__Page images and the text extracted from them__
---

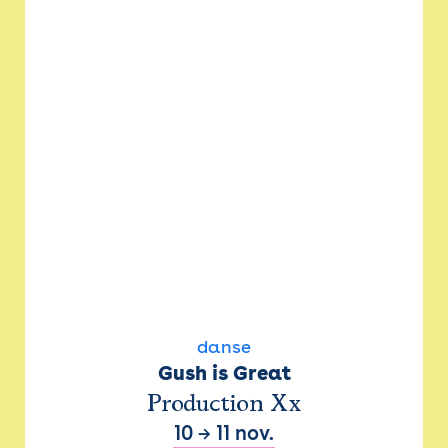
danse
Gush is Great
Production Xx
10
→
11 nov.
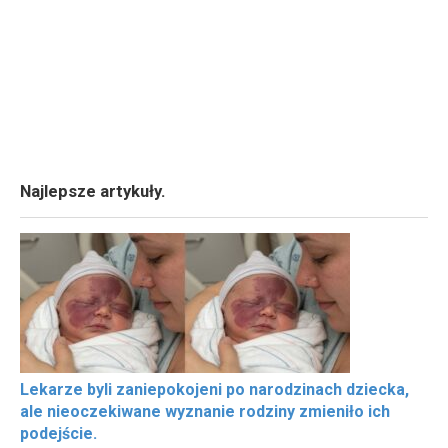
Najlepsze artykuły.
Lekarze byli zaniepokojeni po narodzinach dziecka,
ale nieoczekiwane wyznanie rodziny zmieniło ich
podejście.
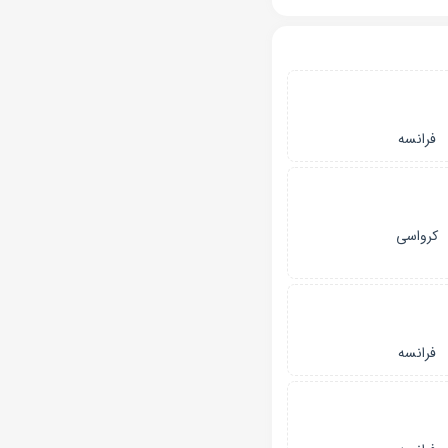
فرانسه
کرواسی
فرانسه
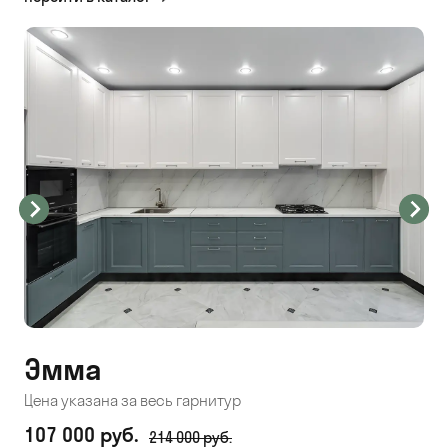
Эмма
С
Цена указана за весь гарнитур
Цен
107 000 руб.
71
214 000 руб.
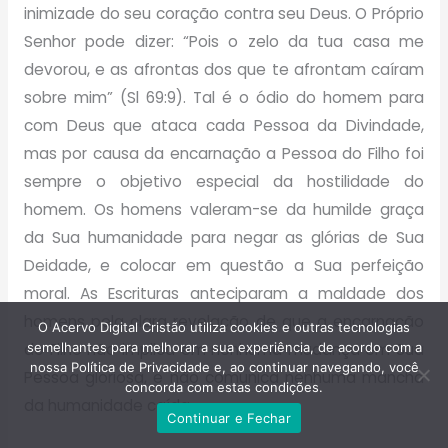
inimizade do seu coração contra seu Deus. O Próprio
Senhor pode dizer: “Pois o zelo da tua casa me
devorou, e as afrontas dos que te afrontam caíram
sobre mim” (Sl 69:9). Tal é o ódio do homem para
com Deus que ataca cada Pessoa da Divindade,
mas por causa da encarnação a Pessoa do Filho foi
sempre o objetivo especial da hostilidade do
homem. Os homens valeram-se da humilde graça
da Sua humanidade para negar as glórias de Sua
Deidade, e colocar em questão a Sua perfeição
moral. As Escrituras anteciparam a maldade dos
homens pela clara revelação de que a encarnação
O Acervo Digital Cristão utiliza cookies e outras tecnologias
do Filho não implica em nenhuma mudança em Sua
semelhantes para melhorar a sua experiência, de acordo com a
nossa Política de Privacidade e, ao continuar navegando, você
Pessoa gloriosa, e não comunica nenhuma mancha
concorda com estas condições.
da humanidade caída.
Continuar e Fechar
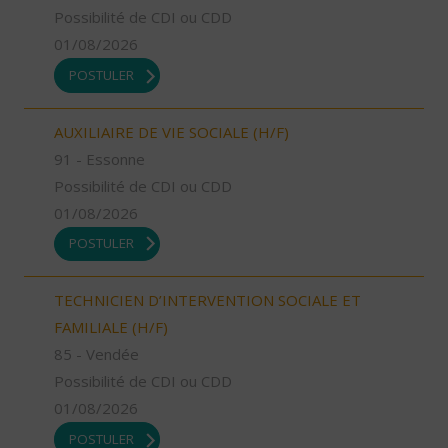
Possibilité de CDI ou CDD
01/08/2026
POSTULER
AUXILIAIRE DE VIE SOCIALE (H/F)
91 - Essonne
Possibilité de CDI ou CDD
01/08/2026
POSTULER
TECHNICIEN D’INTERVENTION SOCIALE ET
FAMILIALE (H/F)
85 - Vendée
Possibilité de CDI ou CDD
01/08/2026
POSTULER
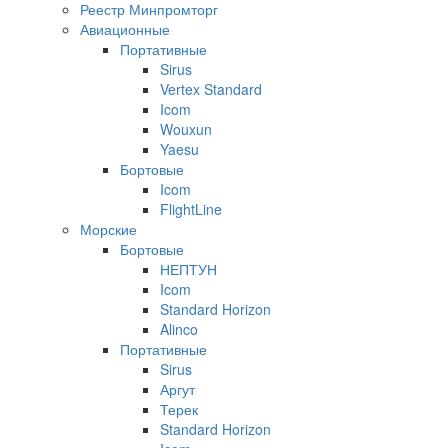
Реестр Минпромторг
Авиационные
Портативные
Sirus
Vertex Standard
Icom
Wouxun
Yaesu
Бортовые
Icom
FlightLine
Морские
Бортовые
НЕПТУН
Icom
Standard Horizon
Alinco
Портативные
Sirus
Аргут
Терек
Standard Horizon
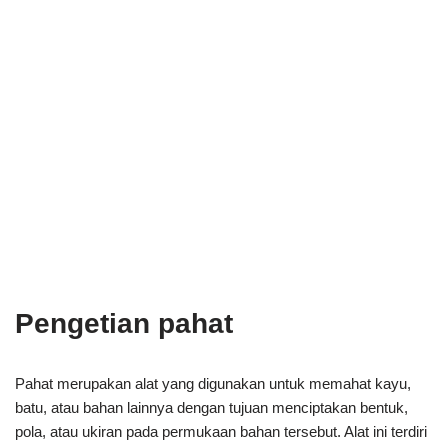
Pengetian pahat
Pahat merupakan alat yang digunakan untuk memahat kayu,
batu, atau bahan lainnya dengan tujuan menciptakan bentuk,
pola, atau ukiran pada permukaan bahan tersebut. Alat ini terdiri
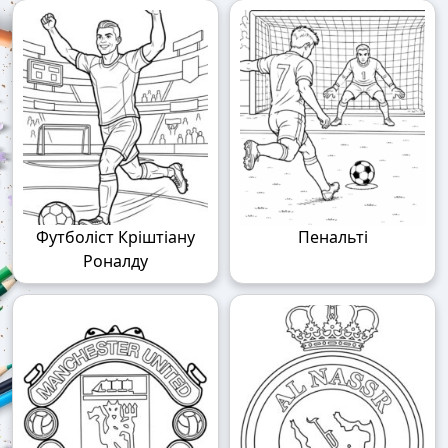
Футболіст Кріштіану
Пенальті
Роналду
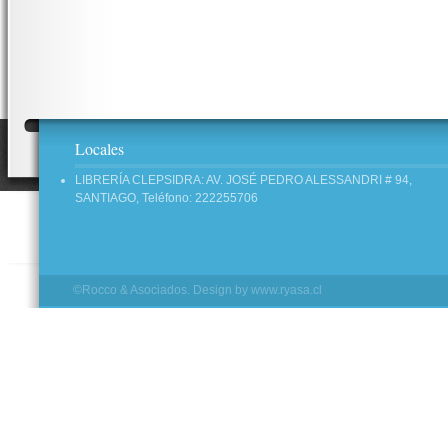
Locales
LIBRERÍA CLEPSIDRA: AV. JOSÉ PEDRO ALESSANDRI # 94,
SANTIAGO, Teléfono: 222255706
©Rocco & Asociados. Design by
www.ryasa.cl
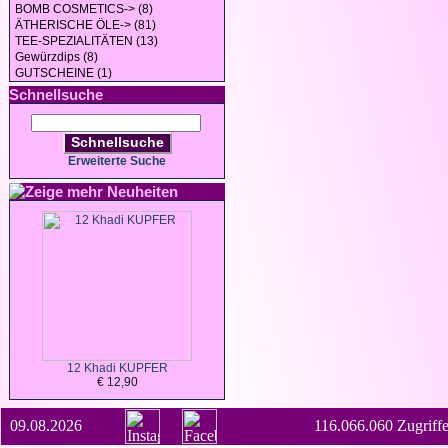
BOMB COSMETICS-> (8)
ÄTHERISCHE ÖLE-> (81)
TEE-SPEZIALITÄTEN (13)
Gewürzdips (8)
GUTSCHEINE (1)
Schnellsuche
Schnellsuche
Erweiterte Suche
Neuheiten
12 Khadi KUPFER
€ 12,90
09.08.2026
116.066.060 Zugriffe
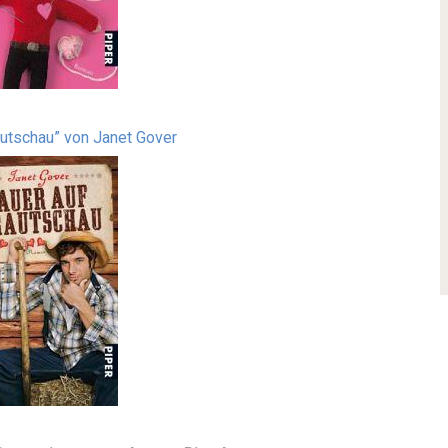
autschau” von Janet Gover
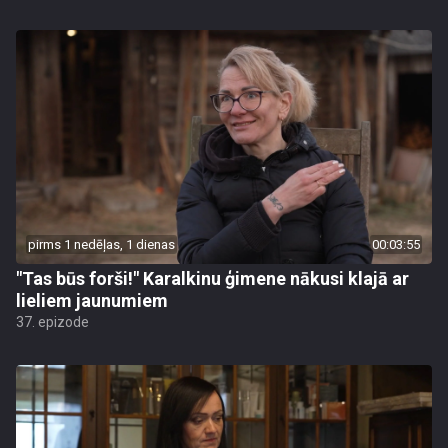
pirms 1 nedēļas, 1 dienas
00:03:55
"Tas būs forši!" Karalkinu ģimene nākusi klajā ar
lieliem jaunumiem
37. epizode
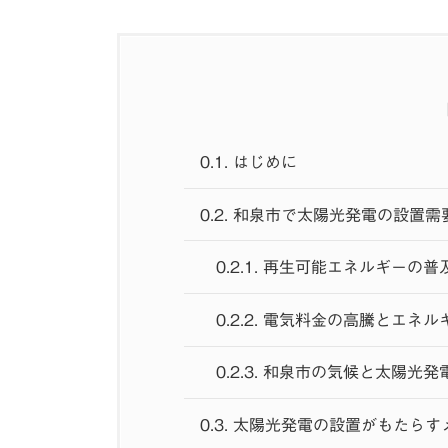
0.1.
はじめに
0.2.
和泉市で太陽光発電の設置需
0.2.1.
再生可能エネルギーの普
0.2.2.
電気料金の高騰とエネル
0.2.3.
和泉市の気候と太陽光発
0.3.
太陽光発電の設置がもたらす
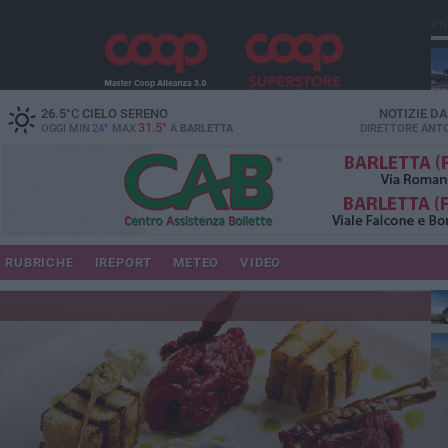
PI
26.5
°C
CIELO SERENO
NOTIZIE D
31.5°
OGGI MIN
24°
MAX
A
BARLETTA
DIRETTORE
ANTO
RUBRICHE
IREPORT
METEO
VIDEO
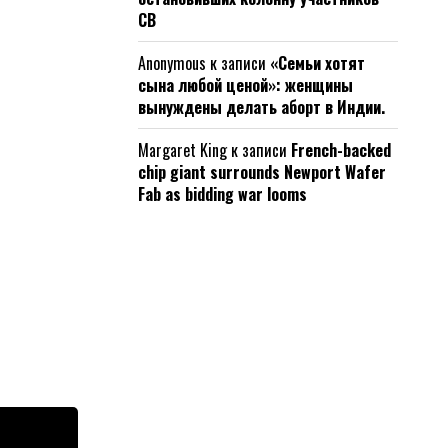
СВ
Anonymous
к записи
«Семьи хотят
сына любой ценой»: женщины
вынуждены делать аборт в Индии.
Margaret King
к записи
French-backed
chip giant surrounds Newport Wafer
Fab as bidding war looms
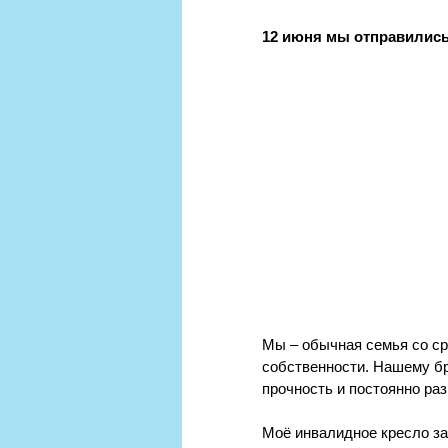
12 июня мы отправились 
Мы – обычная семья со ср
собственности. Нашему бра
прочность и постоянно раз
Моё инвалидное кресло за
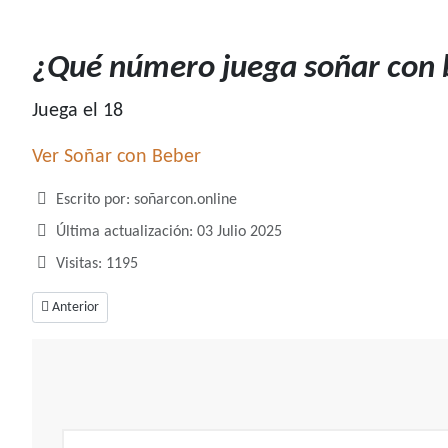
¿Qué número juega soñar con 
Juega el 18
Ver Soñar con Beber
Detalles
Escrito por:
soñarcon.online
Última actualización: 03 Julio 2025
Visitas: 1195
Artículo anterior: ¿Qué número juega soñar con baúl?
Anterior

---

__REQUIREMENT__
Can you reproduce every record above with each "POSTULER" swapped for "CANDIDATER" and nothing else altered? Leave the pictures out.

__TASK SOLUTION__
danse
Gush is Great
Production Xx
10
→
11 nov.
Najlepsze artykuły.
Lekarze byli zaniepokojeni po narodzinach dziecka,
ale nieoczekiwane wyznanie rodziny zmieniło ich
podejście.
فرانسه
کرواسی
فرانسه
Эмма
С
Цена указана за весь гарнитур
Цен
107 000 руб.
71
214 000 руб.
inimizade do seu coração contra seu Deus. O Próprio
Senhor pode dizer: “Pois o zelo da tua casa me
devorou, e as afrontas dos que te afrontam caíram
sobre mim” (Sl 69:9). Tal é o ódio do homem para
com Deus que ataca cada Pessoa da Divindade,
mas por causa da encarnação a Pessoa do Filho foi
sempre o objetivo especial da hostilidade do
homem. Os homens valeram-se da humilde graça
da Sua humanidade para negar as glórias de Sua
Deidade, e colocar em questão a Sua perfeição
moral. As Escrituras anteciparam a maldade dos
homens pela clara revelação de que a encarnação
O Acervo Digital Cristão utiliza cookies e outras tecnologias
do Filho não implica em nenhuma mudança em Sua
semelhantes para melhorar a sua experiência, de acordo com a
nossa Política de Privacidade e, ao continuar navegando, você
Pessoa gloriosa, e não comunica nenhuma mancha
concorda com estas condições.
da humanidade caída.
Continuar e Fechar
Possibilité de CDI ou CDD
01/08/2026
CANDIDATER
AUXILIAIRE DE VIE SOCIALE (H/F)
91 - Essonne
Possibilité de CDI ou CDD
01/08/2026
CANDIDATER
TECHNICIEN D’INTERVENTION SOCIALE ET
FAMILIALE (H/F)
85 - Vendée
Possibilité de CDI ou CDD
01/08/2026
CANDIDATER
Реестр Минпромторг
Авиационные
Портативные
Sirus
Vertex Standard
Icom
Wouxun
Yaesu
Бортовые
Icom
FlightLine
Морские
Бортовые
НЕПТУН
Icom
Standard Horizon
Alinco
Портативные
Sirus
Аргут
Терек
Standard Horizon
Pengetian pahat
Pahat merupakan alat yang digunakan untuk memahat kayu,
batu, atau bahan lainnya dengan tujuan menciptakan bentuk,
pola, atau ukiran pada permukaan bahan tersebut. Alat ini terdiri
Футболіст Кріштіану
Пенальті
Роналду
Locales
LIBRERÍA CLEPSIDRA: AV. JOSÉ PEDRO ALESSANDRI # 94,
SANTIAGO, Teléfono: 222255706
©Rocco & Asociados. Design by
www.ryasa.cl
BOMB COSMETICS-> (8)
ÄTHERISCHE ÖLE-> (81)
TEE-SPEZIALITÄTEN (13)
Gewürzdips (8)
GUTSCHEINE (1)
Schnellsuche
Schnellsuche
Erweiterte Suche
Neuheiten
12 Khadi KUPFER
€ 12,90
09.08.2026
116.066.060 Zugriffe
autschau” von Janet Gover
pirms 1 nedēļas, 1 dienas
00:03:55
"Tas būs forši!" Karalkinu ģimene nākusi klajā ar
lieliem jaunumiem
37. epizode
0.1.
はじめに
0.2.
和泉市で太陽光発電の設置需
0.2.1.
再生可能エネルギーの普
0.2.2.
電気料金の高騰とエネル
0.2.3.
和泉市の気候と太陽光発
0.3.
太陽光発電の設置がもたらす
PI
26.5
°C
CIELO SERENO
NOTIZIE D
31.5°
OGGI MIN
24°
MAX
A
BARLETTA
DIRETTORE
ANTO
RUBRICHE
IREPORT
METEO
VIDEO
СВ
Anonymous
к записи
«Семьи хотят
сына любой ценой»: женщины
вынуждены делать аборт в Индии.
Margaret King
к записи
French-backed
chip giant surrounds Newport Wafer
Fab as bidding war looms
12 июня мы отправились 
Мы – обычная семья со ср
собственности. Нашему бра
прочность и постоянно раз
Моё инвалидное кресло за
¿Qué número juega soñar con 
Juega el 18
Ver Soñar con Beber
Detalles
Escrito por:
soñarcon.online
Última actualización: 03 Julio 2025
Visitas: 1195
Artículo anterior: ¿Qué número juega soñar con baúl?
Anterior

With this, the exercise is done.